Select every line in the records below that contains the word "Millionen". Matching is case-sensitive.

Source records:
--- START ---

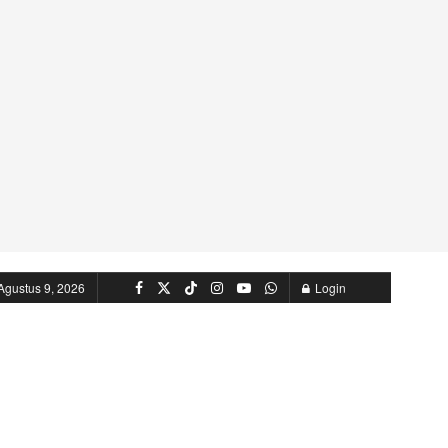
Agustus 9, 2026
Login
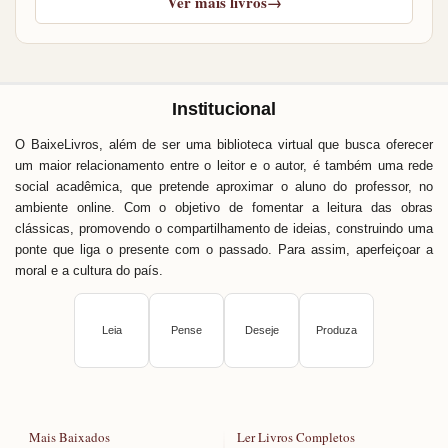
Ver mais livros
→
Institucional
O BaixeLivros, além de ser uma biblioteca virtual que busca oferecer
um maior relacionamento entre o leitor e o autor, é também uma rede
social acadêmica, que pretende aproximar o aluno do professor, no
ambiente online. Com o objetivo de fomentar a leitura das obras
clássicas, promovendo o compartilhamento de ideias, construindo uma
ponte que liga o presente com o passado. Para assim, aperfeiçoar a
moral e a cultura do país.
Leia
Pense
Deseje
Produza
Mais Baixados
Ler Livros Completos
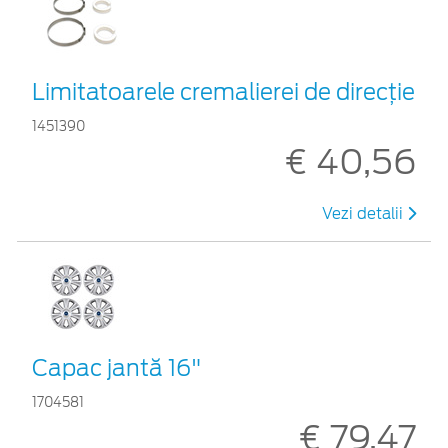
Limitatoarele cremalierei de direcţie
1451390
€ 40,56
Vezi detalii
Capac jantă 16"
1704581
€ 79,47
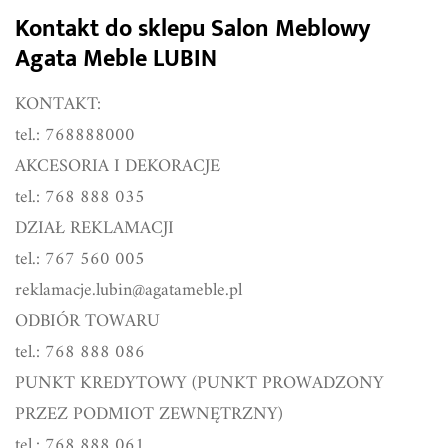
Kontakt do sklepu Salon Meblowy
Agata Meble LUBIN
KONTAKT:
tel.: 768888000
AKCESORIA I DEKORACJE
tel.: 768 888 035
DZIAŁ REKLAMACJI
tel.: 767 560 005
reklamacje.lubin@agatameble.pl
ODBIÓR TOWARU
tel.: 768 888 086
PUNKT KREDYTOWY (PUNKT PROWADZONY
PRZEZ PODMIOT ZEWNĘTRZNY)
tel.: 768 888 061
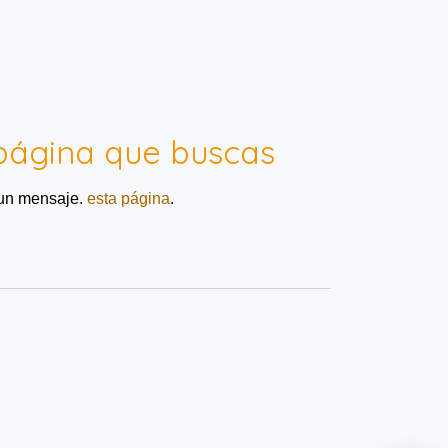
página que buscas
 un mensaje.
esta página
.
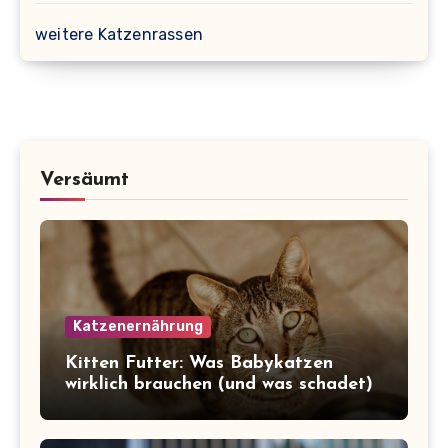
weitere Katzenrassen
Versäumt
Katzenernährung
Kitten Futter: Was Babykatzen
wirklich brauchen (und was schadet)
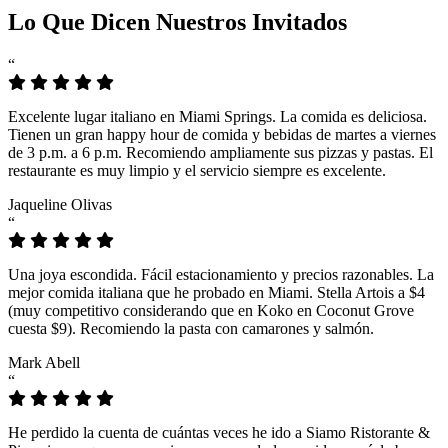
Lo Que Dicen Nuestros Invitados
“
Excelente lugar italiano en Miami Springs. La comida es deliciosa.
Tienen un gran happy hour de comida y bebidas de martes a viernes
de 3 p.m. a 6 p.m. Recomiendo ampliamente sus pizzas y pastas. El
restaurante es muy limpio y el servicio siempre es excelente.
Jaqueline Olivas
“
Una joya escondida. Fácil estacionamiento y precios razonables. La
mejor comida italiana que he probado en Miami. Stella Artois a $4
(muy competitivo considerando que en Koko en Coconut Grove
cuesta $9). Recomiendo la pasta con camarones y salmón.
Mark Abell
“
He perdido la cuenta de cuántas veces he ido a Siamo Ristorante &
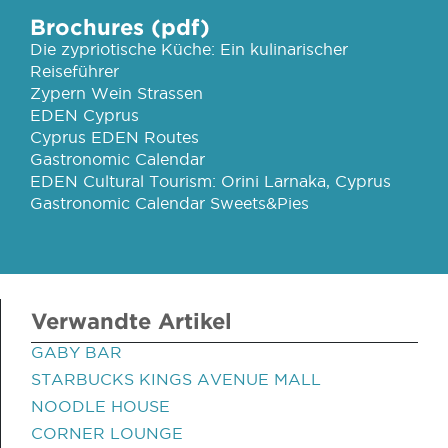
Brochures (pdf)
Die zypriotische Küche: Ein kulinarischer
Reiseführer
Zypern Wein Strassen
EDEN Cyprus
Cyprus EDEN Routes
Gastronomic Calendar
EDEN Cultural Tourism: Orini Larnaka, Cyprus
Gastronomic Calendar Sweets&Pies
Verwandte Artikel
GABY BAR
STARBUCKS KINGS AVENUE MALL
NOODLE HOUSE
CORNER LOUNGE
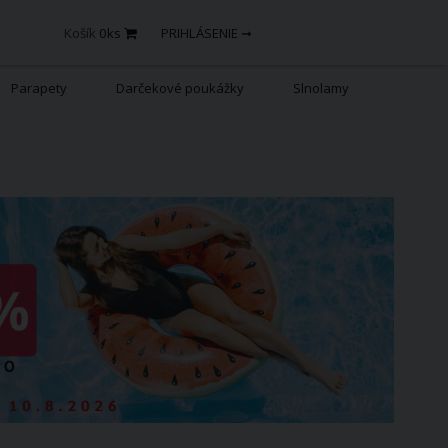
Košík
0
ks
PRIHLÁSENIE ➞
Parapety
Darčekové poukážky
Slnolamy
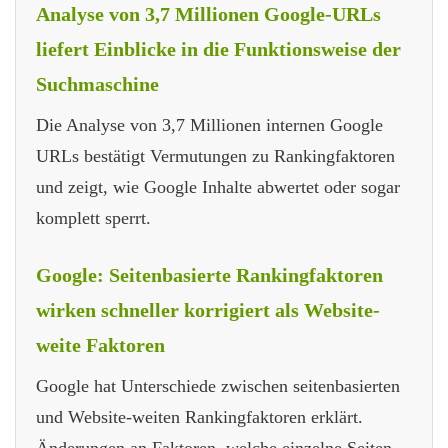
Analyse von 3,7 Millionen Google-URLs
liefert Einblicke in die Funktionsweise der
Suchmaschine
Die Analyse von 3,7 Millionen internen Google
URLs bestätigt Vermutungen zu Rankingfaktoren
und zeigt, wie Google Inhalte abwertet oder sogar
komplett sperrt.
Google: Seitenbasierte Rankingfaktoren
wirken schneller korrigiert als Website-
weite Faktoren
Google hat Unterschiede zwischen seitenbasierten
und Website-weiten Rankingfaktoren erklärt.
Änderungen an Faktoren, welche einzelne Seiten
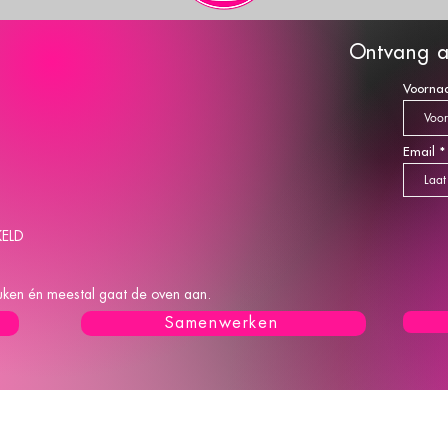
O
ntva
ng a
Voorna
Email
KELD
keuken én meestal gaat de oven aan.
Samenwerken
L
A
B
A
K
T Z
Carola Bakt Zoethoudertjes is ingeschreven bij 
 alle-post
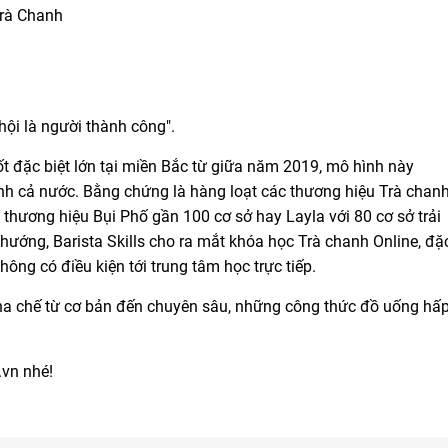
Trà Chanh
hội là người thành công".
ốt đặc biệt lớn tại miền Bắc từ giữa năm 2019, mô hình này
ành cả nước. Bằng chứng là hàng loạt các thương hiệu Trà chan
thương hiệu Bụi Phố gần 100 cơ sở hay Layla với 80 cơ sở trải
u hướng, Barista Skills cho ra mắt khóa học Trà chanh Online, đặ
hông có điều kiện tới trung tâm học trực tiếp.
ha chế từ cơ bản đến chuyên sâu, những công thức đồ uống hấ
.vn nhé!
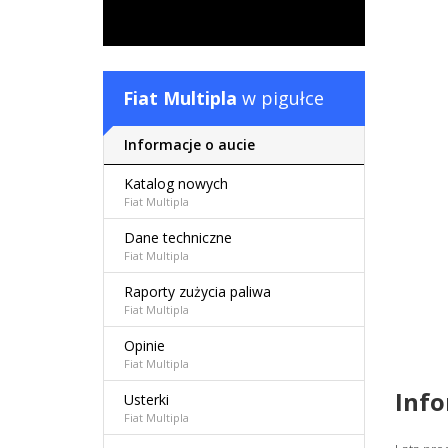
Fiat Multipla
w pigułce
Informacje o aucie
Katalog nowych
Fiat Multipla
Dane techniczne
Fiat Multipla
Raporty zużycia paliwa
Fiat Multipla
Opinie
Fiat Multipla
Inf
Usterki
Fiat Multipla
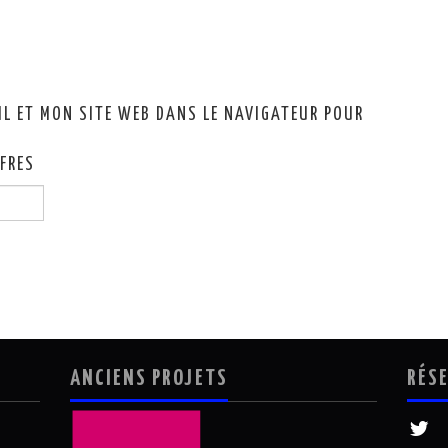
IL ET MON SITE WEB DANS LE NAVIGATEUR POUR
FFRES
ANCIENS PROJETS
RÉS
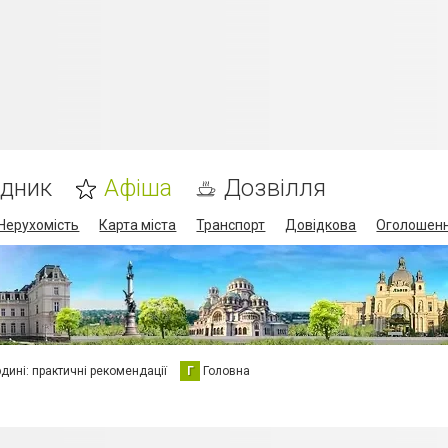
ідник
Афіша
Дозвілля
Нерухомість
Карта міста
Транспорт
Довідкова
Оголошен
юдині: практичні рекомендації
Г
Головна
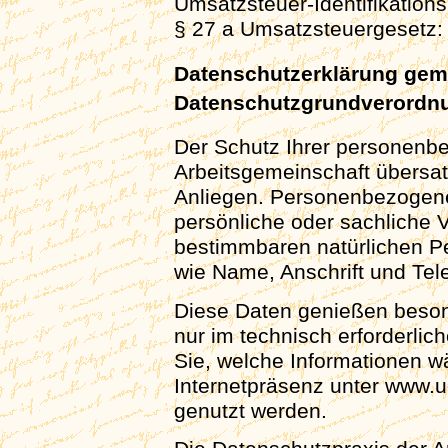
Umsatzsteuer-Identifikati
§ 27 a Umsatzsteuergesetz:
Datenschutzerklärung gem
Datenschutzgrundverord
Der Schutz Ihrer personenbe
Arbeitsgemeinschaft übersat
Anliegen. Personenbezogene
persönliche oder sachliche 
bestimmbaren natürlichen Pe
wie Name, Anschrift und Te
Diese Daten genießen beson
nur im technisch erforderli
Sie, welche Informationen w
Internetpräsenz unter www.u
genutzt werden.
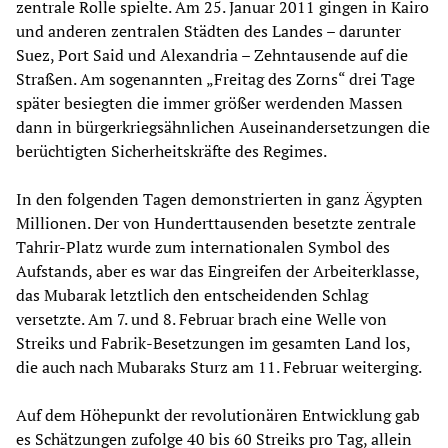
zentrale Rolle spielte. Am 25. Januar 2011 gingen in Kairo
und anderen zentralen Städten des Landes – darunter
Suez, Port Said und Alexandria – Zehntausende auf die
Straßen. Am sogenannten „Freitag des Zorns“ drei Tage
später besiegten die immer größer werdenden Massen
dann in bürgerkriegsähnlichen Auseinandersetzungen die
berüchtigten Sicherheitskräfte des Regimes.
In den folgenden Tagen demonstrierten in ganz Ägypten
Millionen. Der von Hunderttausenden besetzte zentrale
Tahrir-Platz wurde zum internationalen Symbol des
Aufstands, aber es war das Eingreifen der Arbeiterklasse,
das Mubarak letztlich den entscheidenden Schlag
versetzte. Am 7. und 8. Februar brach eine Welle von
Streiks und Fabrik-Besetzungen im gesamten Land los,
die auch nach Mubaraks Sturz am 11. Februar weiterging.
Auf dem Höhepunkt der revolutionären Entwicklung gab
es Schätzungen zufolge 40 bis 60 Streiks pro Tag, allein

--- END ---

Reply to the exercise:
Analyse von 3,7 Millionen Google-URLs
Die Analyse von 3,7 Millionen internen Google
Millionen. Der von Hunderttausenden besetzte zentrale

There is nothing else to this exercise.